3. Assuming responsibility
This is when the person decide if will help or not. In Darley and Latane`s study “Seizure” they found that the highest percentage of the participants helped when they where alone. In my idea this happened probably because when we are alone we feel more responsible for the others and if there is more people around we intend to think that someone will help because they are also responsible or people think that someone already arranged some help. I also think that if we feel responsible we intend to help more.
4. Deciding how to help
I think that this stage depends a bit of our personality, our physical arousal, if we know the victim or not and of stage 3. (Assuming responsability)
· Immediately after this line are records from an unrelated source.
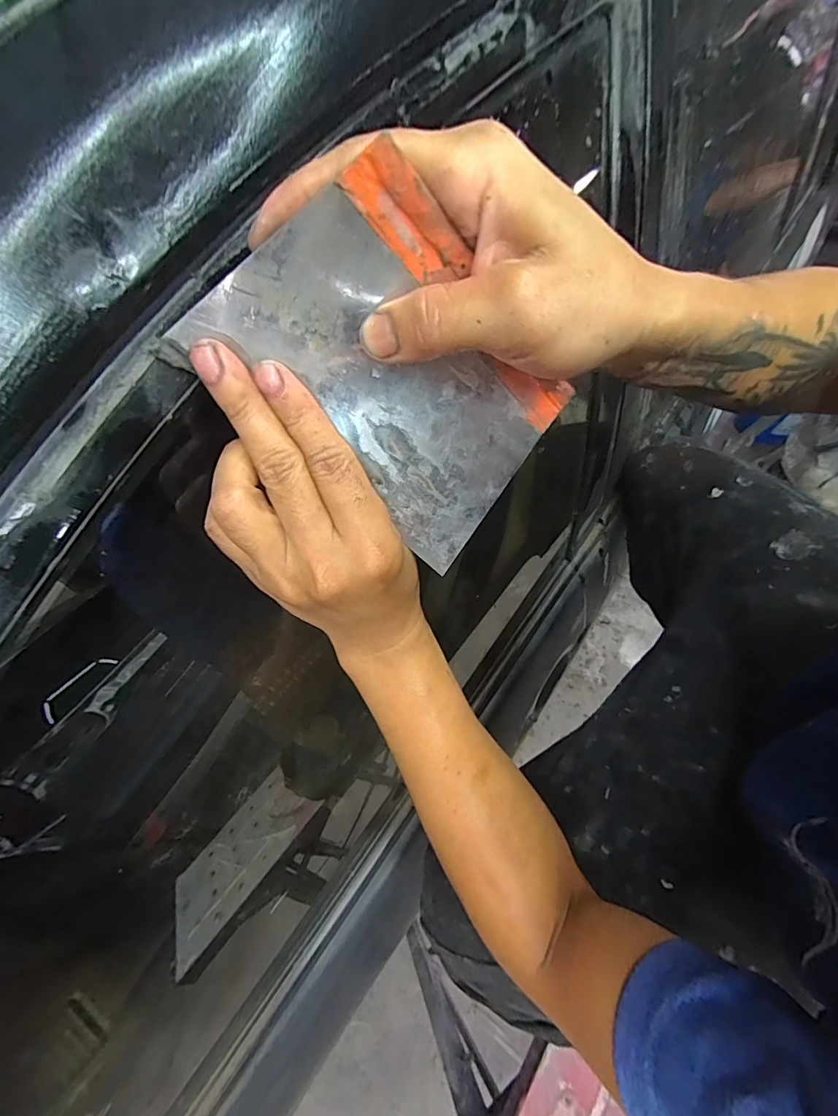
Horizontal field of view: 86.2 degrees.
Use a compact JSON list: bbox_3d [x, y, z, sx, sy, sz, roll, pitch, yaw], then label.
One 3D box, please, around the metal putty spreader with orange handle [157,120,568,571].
[{"bbox_3d":[-0.006,-0.069,0.179,0.093,0.136,0.014,-42,27,18],"label":"metal putty spreader with orange handle"}]

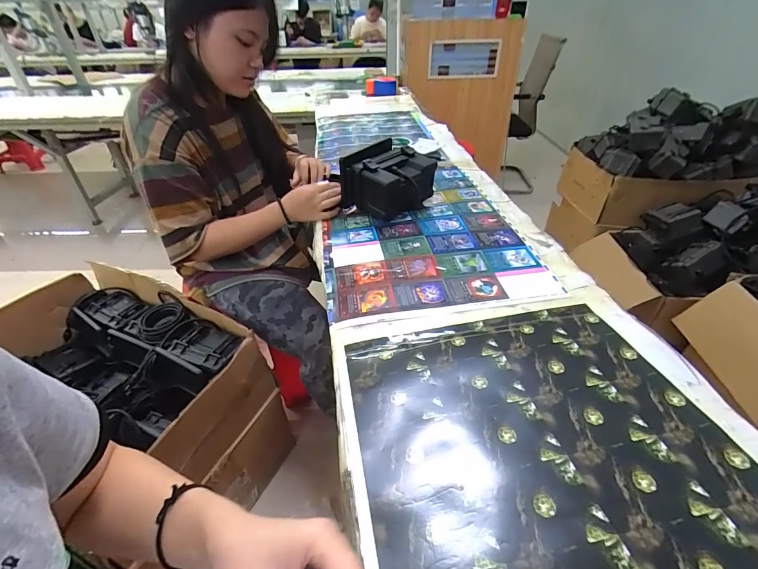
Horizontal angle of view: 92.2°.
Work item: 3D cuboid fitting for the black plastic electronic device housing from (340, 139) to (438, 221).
[{"bbox_3d":[0.018,-0.222,0.794,0.138,0.119,0.151,28,45,33],"label":"black plastic electronic device housing"}]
5. Deciding to help and how best to assist
At this stage the person already decided if is going to help or not and start weighting the costs and the benefits to the other person and to herself. Ex: The person might fear embarrassment, danger to herself and the other person, loss of some valued resource (time, money) and having to experience a painful and stressing situation. I think that this stage is the most important of all the five because the person might not help the victim and the victim might suffer a great damage or even this can be fatal as in the situation of Kitty Genovese which been stabbed to death over a period of 30 minutes in front of 38 irresponsive witnesses in a New York street in 1964, which sparked the research into the behaviour of bystanders.